Tolkien’s Translations

I am not touching JRR Tolkien’s etymological and philogical scholarship or astounding work in creating the languages of Middle Earth.  I am not touching them because the scope and brilliance is beyond me.  Humility 101 was hard for me, but this one is obvious.

I simply want to think briefly on two events that he translated into his works: one lovely and the other harrowing.  

The lovely one came while his beloved Edith sang and danced for him in a grove of hemlock trees near where he was convalescing (again) in World War 1.  She was enough for him, more than enough.  Out of all of the loneliness while he was at the front in World War 1, those minutes when her hair was still raven and her skin clear gave us the strong, vulnerable, winsome and brave women in the Trilogy.  Be they elven, long or short lived, born to horses or court: his women were royal, gritty, indefatigable, and every bit as brave as any man.  

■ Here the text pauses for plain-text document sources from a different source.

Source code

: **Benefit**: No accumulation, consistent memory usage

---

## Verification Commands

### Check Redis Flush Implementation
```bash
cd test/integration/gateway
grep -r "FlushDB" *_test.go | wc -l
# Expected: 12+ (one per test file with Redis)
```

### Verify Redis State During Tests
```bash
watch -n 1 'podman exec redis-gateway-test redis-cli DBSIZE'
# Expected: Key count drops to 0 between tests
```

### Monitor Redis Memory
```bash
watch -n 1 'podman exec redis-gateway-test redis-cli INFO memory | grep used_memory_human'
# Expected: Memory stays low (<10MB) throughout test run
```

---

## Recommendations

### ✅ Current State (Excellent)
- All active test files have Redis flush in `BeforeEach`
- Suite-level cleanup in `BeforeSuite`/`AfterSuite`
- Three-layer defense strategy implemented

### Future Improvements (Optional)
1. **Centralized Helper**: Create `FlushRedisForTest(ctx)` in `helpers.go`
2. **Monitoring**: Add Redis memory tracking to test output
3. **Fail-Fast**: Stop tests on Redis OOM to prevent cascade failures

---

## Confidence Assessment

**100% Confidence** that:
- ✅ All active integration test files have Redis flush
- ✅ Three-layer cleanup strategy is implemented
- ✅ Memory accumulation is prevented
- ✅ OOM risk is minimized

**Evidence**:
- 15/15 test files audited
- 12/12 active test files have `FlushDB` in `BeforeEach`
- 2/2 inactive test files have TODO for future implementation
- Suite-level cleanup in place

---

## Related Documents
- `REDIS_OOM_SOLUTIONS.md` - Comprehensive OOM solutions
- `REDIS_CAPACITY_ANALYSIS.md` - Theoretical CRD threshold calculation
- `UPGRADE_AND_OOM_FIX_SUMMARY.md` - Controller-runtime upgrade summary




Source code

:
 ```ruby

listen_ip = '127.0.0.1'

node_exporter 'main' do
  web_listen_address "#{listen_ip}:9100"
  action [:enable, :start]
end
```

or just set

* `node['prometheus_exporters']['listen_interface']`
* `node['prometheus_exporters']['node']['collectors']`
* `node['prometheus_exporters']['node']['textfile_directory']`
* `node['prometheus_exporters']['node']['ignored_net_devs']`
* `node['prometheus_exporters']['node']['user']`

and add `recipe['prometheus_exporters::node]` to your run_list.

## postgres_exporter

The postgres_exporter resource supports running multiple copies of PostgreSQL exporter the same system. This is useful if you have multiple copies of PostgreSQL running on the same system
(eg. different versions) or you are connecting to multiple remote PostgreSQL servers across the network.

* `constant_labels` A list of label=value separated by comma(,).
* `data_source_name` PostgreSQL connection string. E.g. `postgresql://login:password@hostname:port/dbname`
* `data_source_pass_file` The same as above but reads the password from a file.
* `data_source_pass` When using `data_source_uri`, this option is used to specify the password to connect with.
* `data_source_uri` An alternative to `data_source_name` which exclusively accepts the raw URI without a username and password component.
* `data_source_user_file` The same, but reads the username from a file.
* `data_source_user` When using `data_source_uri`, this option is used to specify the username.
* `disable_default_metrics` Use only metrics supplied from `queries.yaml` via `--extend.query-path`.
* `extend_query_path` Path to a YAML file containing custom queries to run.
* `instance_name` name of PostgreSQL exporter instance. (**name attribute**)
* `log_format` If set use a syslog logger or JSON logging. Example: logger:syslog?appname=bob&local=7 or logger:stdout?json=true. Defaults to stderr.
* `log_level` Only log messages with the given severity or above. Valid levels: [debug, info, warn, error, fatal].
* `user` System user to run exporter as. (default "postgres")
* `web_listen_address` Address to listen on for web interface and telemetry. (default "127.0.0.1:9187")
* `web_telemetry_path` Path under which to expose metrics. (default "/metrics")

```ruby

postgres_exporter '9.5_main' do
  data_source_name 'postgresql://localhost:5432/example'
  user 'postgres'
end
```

And Edith was enough as his font of knowing, his muse, and his encourager.  My Jill is unlikely to sing, except when she is unaware of my attention, but she has faced our trials: financial and health, life and death with a courage that she would deny and I cling to in my own hopes.  

So Tolkien and all of the rest of us men have more than enough in the courageous love of one woman committing herself to any of us boys cum men.  

Tolkien also translated his WW1 experiences into gritty, harrowing, believable battles where men make their semingly feckless way across inconceivable mayhem and horror.  What is so astonishing is that after “second lieutenants (his rank) dying at the rate of a dozen a minute” and losing all but one friend among the millions dead in the first round of industrialized warfare — he still wrote that one man (or woman) could make a difference on a battlefield.  

Tolkien’s war privations of cold, lice, and infections as well as the shells packaging so many new ways to die trickled through his pen into men fighting for the existence of men as a species believably both on the battlefields and in the calling of Sam and Frodo with so much weighing down their very souls behind enemy lines.

JRR translatd both his love and his dread believably, beautifully into his works.  Courage is a terribly lonely calling against the backdrop of an entire world insanely trying to extinguish itself.  Love is courgeous work as well.  

I may not translate my courage nor my love anywhere nearly as well in print, but I must, I must translate it well enough so that my sons have a model on which to build something brave, something better than I did.  They must see their mom that way, and learn to see their wives and challenges no less courageously.